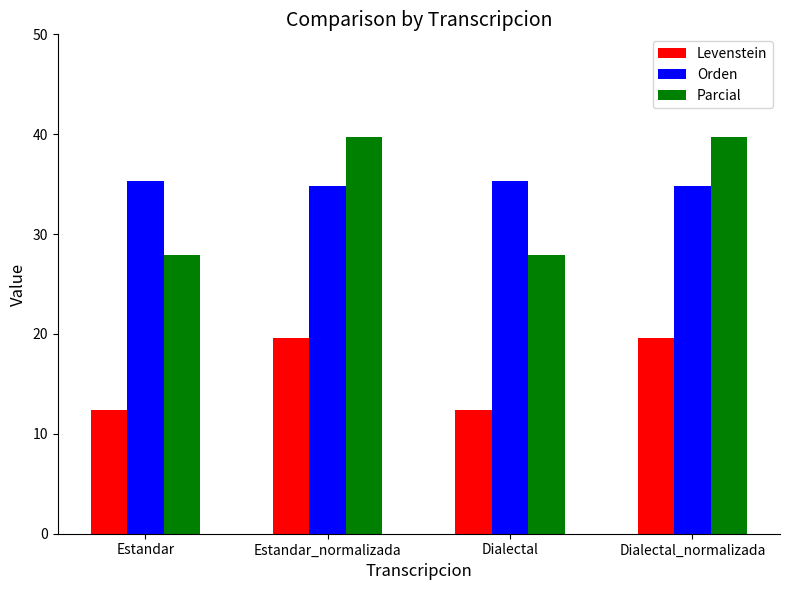

What is the label of the 4th bar from the left?

Dialectal_normalizada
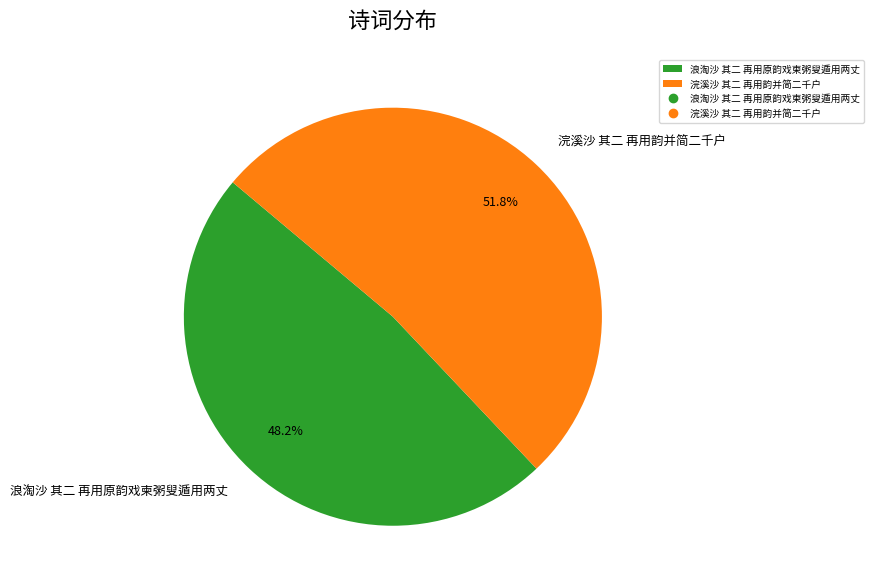

Which has a higher value, 浣溪沙 其二 再用韵并简二千户 or 浪淘沙 其二 再用原韵戏柬粥叟遁用两丈?

浣溪沙 其二 再用韵并简二千户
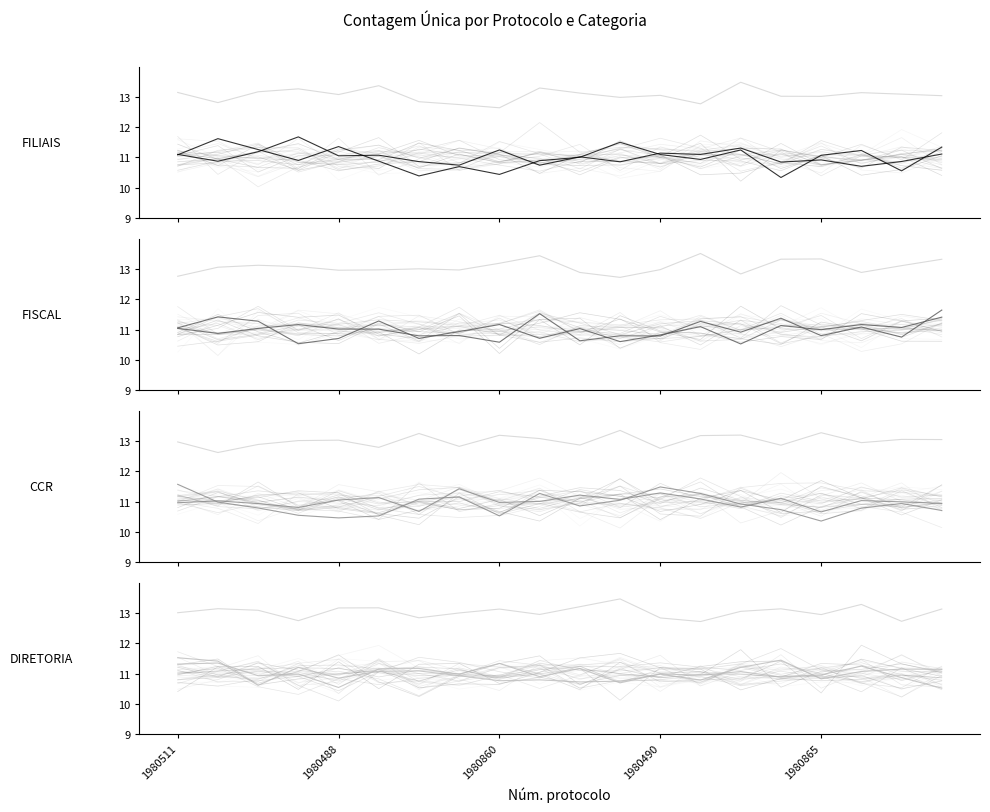

True or false: DIRETORIA has a value of 11.0 at 1980511.

True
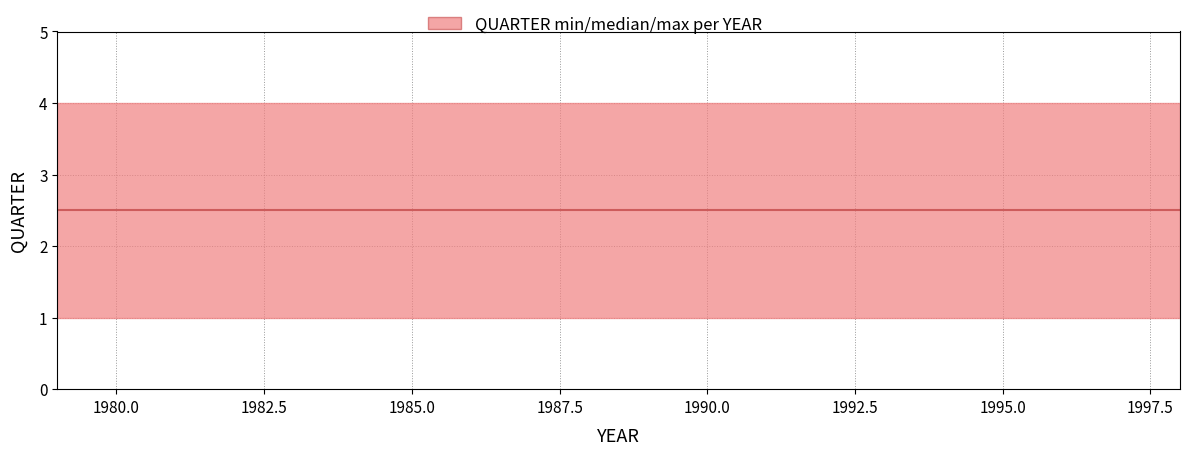

How many categories are shown in the chart?

20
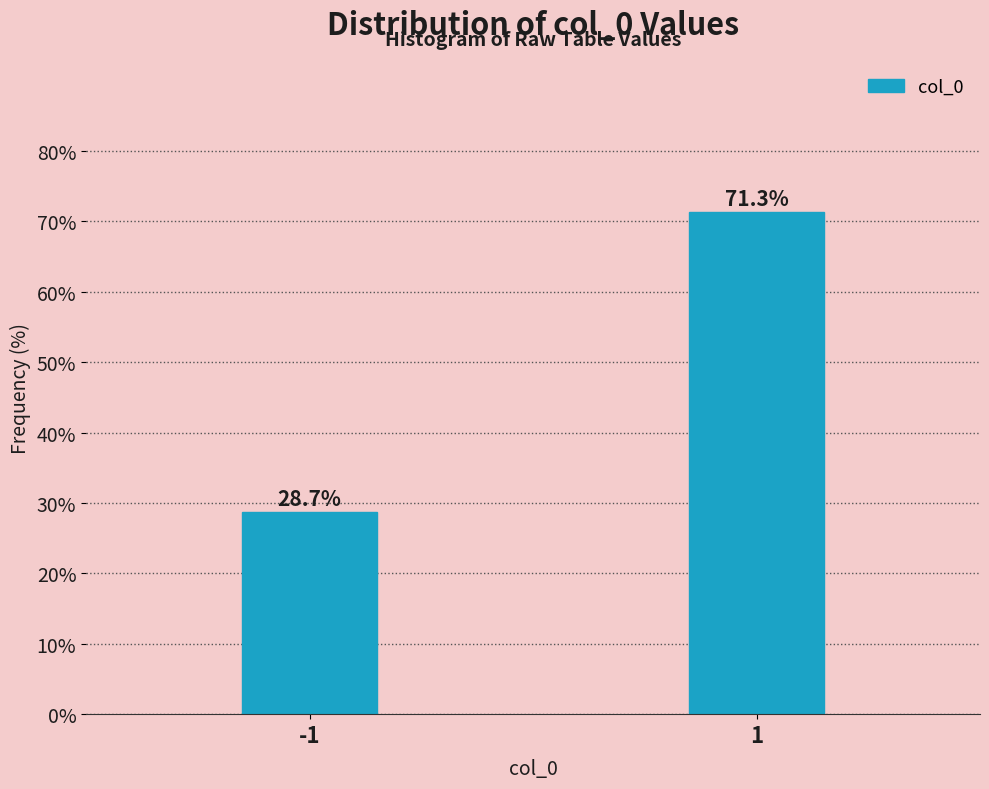

Reading left to right, extract all data points from this chart.

28.7	71.3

EXERCISE DIRECTIONS:
Can you reproduce the five items above word for word, leaving out the pictures?

EXERCISE RESPONSE:
What is the label of the 4th bar from the left?

Dialectal_normalizada

Which has a higher value, 浣溪沙 其二 再用韵并简二千户 or 浪淘沙 其二 再用原韵戏柬粥叟遁用两丈?

浣溪沙 其二 再用韵并简二千户

True or false: DIRETORIA has a value of 11.0 at 1980511.

True

How many categories are shown in the chart?

20

Reading left to right, extract all data points from this chart.

28.7	71.3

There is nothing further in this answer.